Eksplorasi Masjid
MASJID CUT MUTIA, JAKARTA
Kereta api commuter line yang aku naiki yang berangkat dari stasiun Bogor tiba di stasiun Gondangdia pada pukul 09.45 WIB. Aku mendekati petugas stasiun kereta api dan bertanya lokasi tepatnya hotel Sofyan, Cikini. Berdasarkan keterangan panitia pelatihan yang akan aku ikuti pagi ini hotel tersebut berjarak kurang lebih sekitar 150 meter dari stasiun Gondangdia. “Mbak nya keluar dari stasiun ini belok kanan, jalan lurus saja. Sampai ujung jalan belok kiri, jalan sebentar nanti ada tulisan masjid Cut Meutia, nah mbak nya masuk aja ke pekarangan masjid. Hotelnya ada di seberang masjid.” Aku menuruti petunjuk yang diberikan oleh petugas. Ketika tiba di area masjid, aku sedikit terpana. Selayang pandang, bangunannya tidak tampak seperti mesjid. Akupun tidak melihat kubah atau menara layaknya masjid-masjid pada umumnya yang ada di Indonesia. Rasa penasaranku terhadap masjid ini terjawab pada sore harinya setelah selesai pelatihan di hotel Sofyan. Sebelum kembali lagi ke stasiun Bogor, aku menyempatkan diri untuk singgah ke masjid ini.

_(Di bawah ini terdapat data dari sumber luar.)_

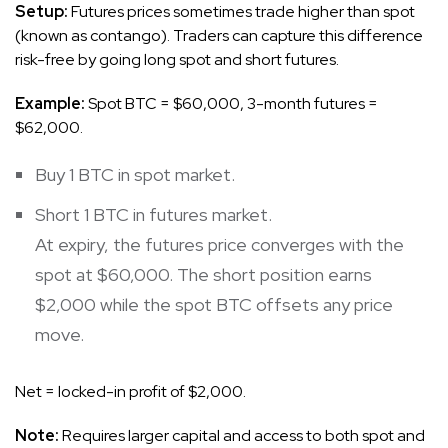
Setup:
Futures prices sometimes trade higher than spot
(known as contango). Traders can capture this difference
risk-free by going long spot and short futures.
Example:
Spot BTC = $60,000, 3-month futures =
$62,000.
Buy 1 BTC in spot market.
Short 1 BTC in futures market.
At expiry, the futures price converges with the
spot at $60,000. The short position earns
$2,000 while the spot BTC offsets any price
move.
Net = locked-in profit of $2,000.
Note:
Requires larger capital and access to both spot and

Aku melihat tulisan “Masjid Cut Meutia” pada gapura berwarna dasar hijau di atas pintu gerbang masjid. Masjid yang terdiri dari dua lantai ini membuka dua akses pintu gerbang yaitu pintu yang berada di jalan Cikini Raya dan satu lagi pintu yang berada di jalan Cut Meutia. Aku memasuki pintu gerbang yang berada di jalan Cut Meutia. Di sebalah kanan kulihat lapangan parkir yang cukup luas. Menurut pengamatanku saat itu banyak mobil terparkir di sana meskipun awal waktu shalat ashar telah usai satu jam yang lalu. Motor hanya terlihat beberapa saja yang terparkir. Tidak jauh dari masjid terdapat Taman Cut Meutia yang ditumbuhi dengan pohon-pohon yang tinggi. Di depanku terlihat bangunan mesjid berwarna putih dengan dinding yang menjulang tinggi berbentuk segi empat. Di sebelah kiri bangunan terdapat pintu masuk bagi para wanita untuk memasuki masjid. Pada sisi satunya lagi pintu masuk bagi para lelaki atau pintu utama bangunan masjid.

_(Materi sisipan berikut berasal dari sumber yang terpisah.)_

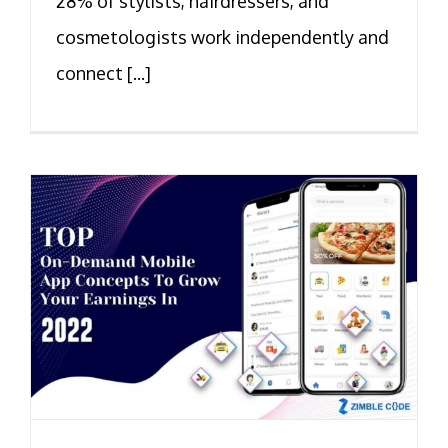
28% of stylists, hairdressers, and
cosmetologists work independently and
connect [...]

Karena ketidaktahuanku, aku memasuki masjid melalui pintu utama. Kakiku melangkah menaiki beberapa anak tangga berlantaikan marmer putih bertekstur. Disepanjang lorong menuju bagian dalam masjid terpampang pigura-pigura besar dengan poster tentang segala sesuatu yang berhubungan dengan islam. Ketika sampai di bagian dalam masjid, aku terpana melihat sekelilingnya. Ruangannya tersekat-sekat seperti kamar. Aku melihat barisan shaf yang miring. Mihrab atau podium tempat ceramah tidak tepat sejajar dengan barisan shaf. Mihrab berada di tengah ruangan sedangkan posisi imam tersembunyi di balik dinding.
Rasa penasaranku terjawab ketika aku berbicara dengan bapak tua penjaga parkir. Masjid Cut Meutia ini awalnya memang tidak dirancang untuk masjid. Pada jaman Hindia-Belanda, bangunan ini merupakan kantor arsitek NV De Bouwploeg, kemudian berubah menjadi Kantor Pos dan Djawatan Kereta Api. Bangunan ini pun pernah dijadikan sebagai Markas AL Jepang (Kempetai) pada masa penjajahan Jepang. Pada tahun 1959-1960 pernah pula dijadikan kantor Wali kota Jakarta Pusat. Pada jaman A.H Nasution, gedung ini dijadikan sebagai kantor PAM, kantor Dinas Urusan Perumahan Jakarta dan kantor Sekretariat MPRS. Pemerintah mencanangkan bangunan masjid ini sebagai bangunan cagar budaya, hanya boleh direnovasi tanpa merubah bentuk atau bangunan utamanya.
Keramaian para penjaja di sepanjang jalan Cikini Raya dan lalu lalang lalu lintas yang melintas di sepanjang jalan Cut Meutia tidak menghalangiku untuk menikmati ketenangan dan kenyamanan di dalam mesjid ini. Aku menarik napas panjang. Bersyukur atas apa yang diberikanNya padaku pada hari ini.